Ich ging ungefähr fünfzig Meter am Ufer entlang. Dann lief ich zu meinem Kanu und nahm Kurs auf die Insel. Ich band das Kopftuch ab und lauschte dem Schlagen der Uhr. Es war elf. Dann rannte ich zu meinem alten Lager und machte ein mächtiges Feuer. Anschließend ruderte ich mit dem Kanu zu unserem neuen Lager, das anderthalb Meilen flussabwärts lag. Ich landete und lief in unsere Höhle.

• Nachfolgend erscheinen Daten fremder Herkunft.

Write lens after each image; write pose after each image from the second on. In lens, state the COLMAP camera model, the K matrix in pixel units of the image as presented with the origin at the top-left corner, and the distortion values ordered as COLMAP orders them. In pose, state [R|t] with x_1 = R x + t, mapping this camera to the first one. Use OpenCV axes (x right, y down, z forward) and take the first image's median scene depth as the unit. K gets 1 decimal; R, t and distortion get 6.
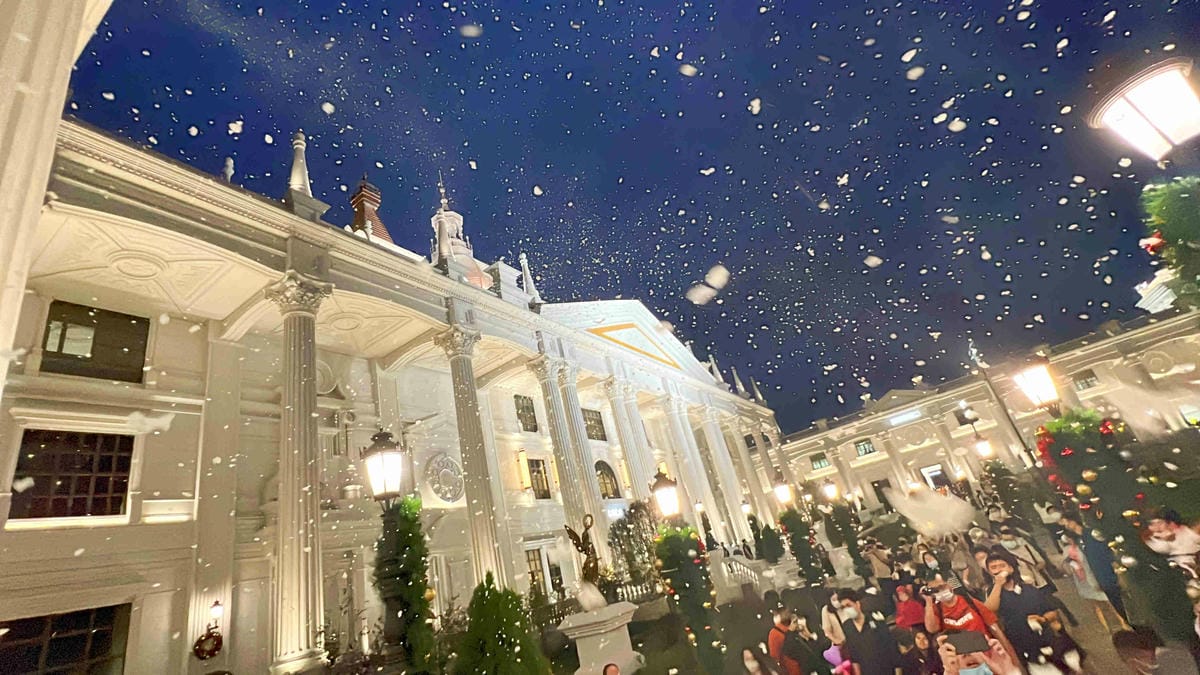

Jim lag da und schlief. "Steh auf, Jim!", schrie ich. "Wir dürfen keine Zeit verlieren. Sie sind hinter uns her!"
Jim fragte nicht, aber wie er sich in der folgenden halben Stunde benahm, zeigte deutlich, wie viel Angst er hatte. Das Feuer machten wir sofort aus und wir brachten alles was wir besaßen im Dunklen zum Floß, das unter den Weiden verborgen war. Die Nacht war sehr finster und wir ließen uns im Schatten des Ufers flussabwärts treiben. Es war totenstill.